MLflow currently offers these functions as four components: MLflow Tracking,
MLflow Projects, MLflow Models, and MLflow Registry.
"""
# Load the prompt
prompt = mlflow.load_prompt("prompts:/summarization-prompt/2")
# Use the prompt with an LLM
client = openai.OpenAI()
response = client.chat.completions.create(
messages=[
{
"role": "user",
"content": prompt.format(num_sentences=1, sentences=target_text),
}
],
model="gpt-4o-mini",
)
print(response.choices[0].message.content)
Prompt Object
The Prompt
object is the core entity in MLflow Prompt Registry. It represents a versioned template text that can contain variables for dynamic content.
Key attributes of a Prompt object:
Name
: A unique identifier for the prompt.Template
: The text of the prompt, which can include variables in{{variable}}
format.Version
: A sequential number representing the revision of the prompt.Commit Message
: A description of the changes made in the prompt version, similar to Git commit messages.Version Metadata
: Optional key-value pairs for adding metadata to the prompt version. For example, you may use this for tracking the author of the prompt version.Tags
: Optional key-value pairs assigned at the prompt level (across versions) for categorization and filtering. For example, you may add tags for project name, language, etc, which apply to all versions of the prompt.Alias
: An mutable named reference to the prompt. For example, you can create an alias namedproduction
to refer to the version used in your production system. See Aliases for more details.
FAQ
Q: How do I delete a prompt version?
A: You can delete a prompt version using the MLflow UI or Python API:
import mlflow
# Delete a prompt version
mlflow.delete_prompt("summarization-prompt", version=2)

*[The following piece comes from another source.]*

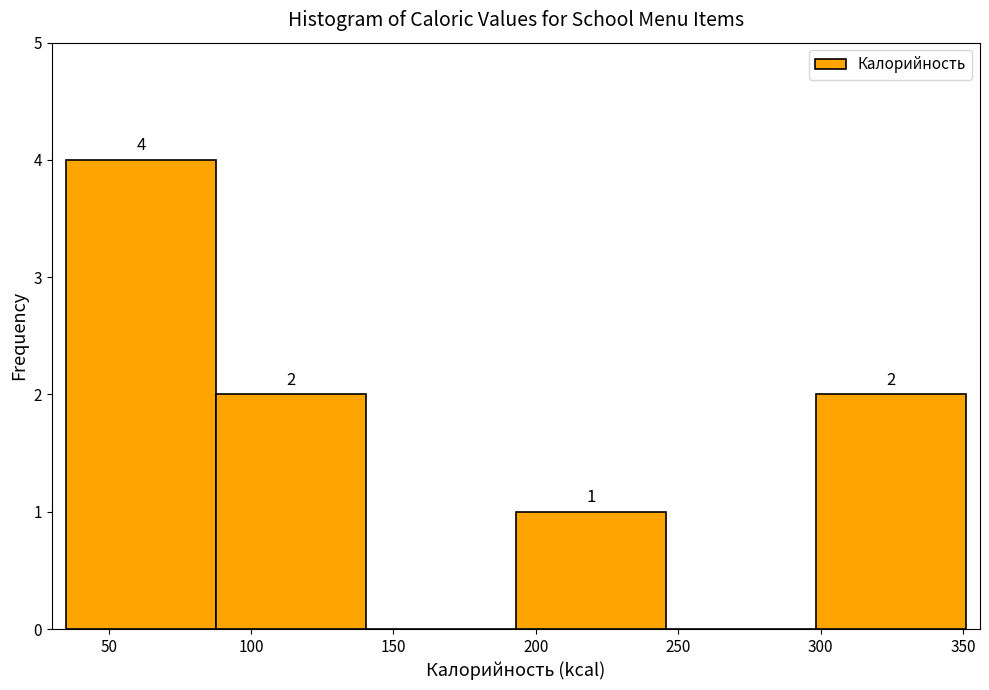

Over which range of the x-axis is the bar tallest?

35 to 90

To avoid accidental deletion, you can only delete one version at a time via API. If you delete the all versions of a prompt, the prompt itself will be deleted.
Q: Can I update the prompt template of an existing prompt version?
A: No, prompt versions are immutable once created. To update a prompt, create a new version with the desired changes.
Q: Can I use prompt templates with frameworks like LangChain or LlamaIndex?
A: Yes, you can load prompts from MLflow and use them with any framework. For example, the following example demonstrates how to use a prompt registered in MLflow with LangChain. Also refer to Logging Prompts with LangChain for more details.
import mlflow
from langchain.prompts import PromptTemplate
# Load prompt from MLflow
prompt = mlflow.load_prompt("question_answering")
# Convert the prompt to single brace format for LangChain (MLflow uses double braces),
# using the `to_single_brace_format` method.
langchain_prompt = PromptTemplate.from_template(prompt.to_single_brace_format())
print(langchain_prompt.input_variables)
# Output: ['num_sentences', 'sentences']
Q: Is Prompt Registry integrated with the Prompt Engineering UI?
A. Direct integration between the Prompt Registry and the Prompt Engineering UI is coming soon. In the meantime, you can iterate on prompt template in the Prompt Engineering UI and register the final version in the Prompt Registry by manually copying the prompt template.